5. The Defendant’s evidence is very credible reflecting no attempt to exaggerate the crucial parts of his own case. He admits that the contract was an oral one and that the Plaintiff had no actual or constructive knowledge of the particular corporate entity that the Defendant considered he was acting as agent for. In these circumstances, Mr. Rothwell submitted that the Defendant was very arguably not liable to the Plaintiff at all; Mr. Harshaw countered that the Plaintiff was clearly entitled in law to sue the Defendant as the agent of an unidentified principal in any event.
6. ‘Bowstead and Reynolds on Agency’, 19th edition, at paragraph 9-016 state: “It is therefore submitted that the courts should be willing to adopt a rule of at least prima facie liability together with the unidentified principal unless it is absolutely clear that the person concerned acted as agent only.”
7. The learned authors concede that the common law does not yet clearly recognise a prima facie rule to the said effect. On the other hand, there are cases where the courts have applied the more generous undisclosed principal rules to facts which are more properly characterised as unidentified principal cases. Mr. Harshaw relied on paragraph 8-075 in Bowstead and Reynolds on Agency in this regard: “In all these cases the first requisite would of course be that the agent was liable as a contracting party: otherwise the situation would lack certainty.” It appears that there is no invariable rule that a person contracting with the agent of an unidentified principal has a duty to make enquiries with a view to ascertaining on whose behalf the agent is acting. 3
8. The present case appears strongly to be one where the Defendant concluded a contract on behalf of an unidentified principal in circumstances where, if he could not be sued, the transaction would lack certainty. Legal policy would potentially be more likely to dictate that the Plaintiff is entitled to sue the Defendant with whom the oral agreement was actually consummated than to conclude that either: (a) the Plaintiff must be deemed to have contracted with a legal person unknown to the Plaintiff until after judgment; or (b) the Plaintiff should have no contractual right of action at all because it failed to ascertain the identity of the Company at the relevant time.

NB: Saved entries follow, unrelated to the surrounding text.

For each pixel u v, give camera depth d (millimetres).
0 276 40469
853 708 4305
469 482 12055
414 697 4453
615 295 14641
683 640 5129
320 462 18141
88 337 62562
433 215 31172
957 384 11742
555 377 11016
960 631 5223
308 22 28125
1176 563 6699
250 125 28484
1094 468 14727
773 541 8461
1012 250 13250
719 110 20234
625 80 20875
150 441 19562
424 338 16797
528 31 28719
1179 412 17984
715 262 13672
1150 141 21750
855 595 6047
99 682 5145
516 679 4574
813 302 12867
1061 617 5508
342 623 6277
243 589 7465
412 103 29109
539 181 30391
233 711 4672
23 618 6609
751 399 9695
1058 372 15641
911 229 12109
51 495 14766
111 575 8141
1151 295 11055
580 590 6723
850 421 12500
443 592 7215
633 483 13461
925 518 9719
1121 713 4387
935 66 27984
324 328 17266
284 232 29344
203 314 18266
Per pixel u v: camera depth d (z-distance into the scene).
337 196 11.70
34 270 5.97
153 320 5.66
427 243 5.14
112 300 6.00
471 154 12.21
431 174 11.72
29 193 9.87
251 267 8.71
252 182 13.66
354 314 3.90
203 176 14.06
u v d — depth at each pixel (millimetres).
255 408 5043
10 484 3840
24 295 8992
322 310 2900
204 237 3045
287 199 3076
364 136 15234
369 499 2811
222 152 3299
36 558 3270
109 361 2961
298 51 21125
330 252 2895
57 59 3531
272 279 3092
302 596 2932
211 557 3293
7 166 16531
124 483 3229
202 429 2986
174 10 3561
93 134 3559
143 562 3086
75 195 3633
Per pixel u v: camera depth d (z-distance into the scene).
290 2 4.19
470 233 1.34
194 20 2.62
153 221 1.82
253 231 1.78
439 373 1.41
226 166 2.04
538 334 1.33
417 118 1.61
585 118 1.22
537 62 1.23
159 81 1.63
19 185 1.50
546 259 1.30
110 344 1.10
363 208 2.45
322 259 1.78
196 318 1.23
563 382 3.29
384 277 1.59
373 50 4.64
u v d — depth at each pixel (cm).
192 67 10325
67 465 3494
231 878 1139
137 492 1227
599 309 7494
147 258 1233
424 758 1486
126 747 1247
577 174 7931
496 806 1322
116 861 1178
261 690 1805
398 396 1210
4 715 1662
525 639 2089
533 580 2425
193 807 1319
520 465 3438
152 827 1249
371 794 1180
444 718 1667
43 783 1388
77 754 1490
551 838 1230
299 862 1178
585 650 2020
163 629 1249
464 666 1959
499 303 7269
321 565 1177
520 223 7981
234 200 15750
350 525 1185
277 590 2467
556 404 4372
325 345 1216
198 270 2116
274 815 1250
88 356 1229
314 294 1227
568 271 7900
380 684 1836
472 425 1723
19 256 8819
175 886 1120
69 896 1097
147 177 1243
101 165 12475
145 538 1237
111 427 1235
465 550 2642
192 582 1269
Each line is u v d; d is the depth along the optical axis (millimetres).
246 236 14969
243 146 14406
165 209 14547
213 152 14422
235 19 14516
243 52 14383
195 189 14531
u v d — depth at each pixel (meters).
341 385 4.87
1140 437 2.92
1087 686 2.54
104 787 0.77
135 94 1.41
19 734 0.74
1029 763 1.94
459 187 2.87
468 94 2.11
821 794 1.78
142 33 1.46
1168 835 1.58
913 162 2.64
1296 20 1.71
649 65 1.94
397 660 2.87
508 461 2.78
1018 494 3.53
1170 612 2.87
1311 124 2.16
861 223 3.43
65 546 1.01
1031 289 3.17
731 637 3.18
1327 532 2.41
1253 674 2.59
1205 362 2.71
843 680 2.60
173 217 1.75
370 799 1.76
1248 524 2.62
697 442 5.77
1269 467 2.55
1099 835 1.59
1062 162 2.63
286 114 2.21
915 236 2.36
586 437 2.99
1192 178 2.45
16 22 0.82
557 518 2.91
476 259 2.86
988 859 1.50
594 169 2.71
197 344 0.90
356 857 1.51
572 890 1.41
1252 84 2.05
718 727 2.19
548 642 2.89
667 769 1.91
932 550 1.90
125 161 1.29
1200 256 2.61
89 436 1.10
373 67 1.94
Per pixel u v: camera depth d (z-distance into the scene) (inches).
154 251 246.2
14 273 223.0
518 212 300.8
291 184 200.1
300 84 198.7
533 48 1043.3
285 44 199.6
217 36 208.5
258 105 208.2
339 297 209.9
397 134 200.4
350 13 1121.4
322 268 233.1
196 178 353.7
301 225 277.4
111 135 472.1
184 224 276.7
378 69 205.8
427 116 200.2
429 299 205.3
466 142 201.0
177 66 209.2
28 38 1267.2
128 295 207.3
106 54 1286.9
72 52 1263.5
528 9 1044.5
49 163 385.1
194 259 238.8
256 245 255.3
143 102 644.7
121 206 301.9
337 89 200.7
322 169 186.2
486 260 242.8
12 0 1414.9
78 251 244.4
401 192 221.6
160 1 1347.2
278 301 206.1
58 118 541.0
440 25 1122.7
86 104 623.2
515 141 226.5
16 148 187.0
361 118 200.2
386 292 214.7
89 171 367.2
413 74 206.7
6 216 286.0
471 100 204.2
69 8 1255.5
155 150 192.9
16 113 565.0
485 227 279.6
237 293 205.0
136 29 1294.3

9. Accordingly, I find that the Defendant has, at best, only marginally good prospects of establishing that he was not liable to be sued at all on the relevant contract. Exercise of discretion
10. The Plaintiff will clearly be prejudiced if the judgment is set aside over a year after it was obtained in circumstances where the Defendant (a) deliberately elected not to apply to set it aside and (b) negotiated with the Plaintiff to pay off the judgment debt on a monthly basis. Setting aside the judgment will interfere with its accrued post-judgment interest and priority rights and postpone its ability to obtain a judgment for an undisputed debt for several months.
11. Having regard to the fact that in purely factual terms there is no dispute as to the Plaintiff’s entitlement to the outstanding portions of the judgment debt in respect of invoices which have never been challenged, the potential complexity of the agency law issues which the Defendant’s defence would require to be tried and the marginally good strength of the defence, the costs of any such trial (as between the Plaintiff and the Defendant) would likely be disproportionate to the importance of the case and wasteful in expense terms.
12. It is difficult to see how justice will be served by requiring the Plaintiff to suffer the commercial prejudice of a risk assumed by the Defendant, a businessman who had access to legal advice. If the Default Judgment remains in place, it will be for the Defendant to pursue the Company in Third Party proceedings. If it is set aside, the Plaintiff will have to incur the costs of pursuing in contested proceedings both the Defendant and (possibly) the Company for what is in substance an undisputed debt.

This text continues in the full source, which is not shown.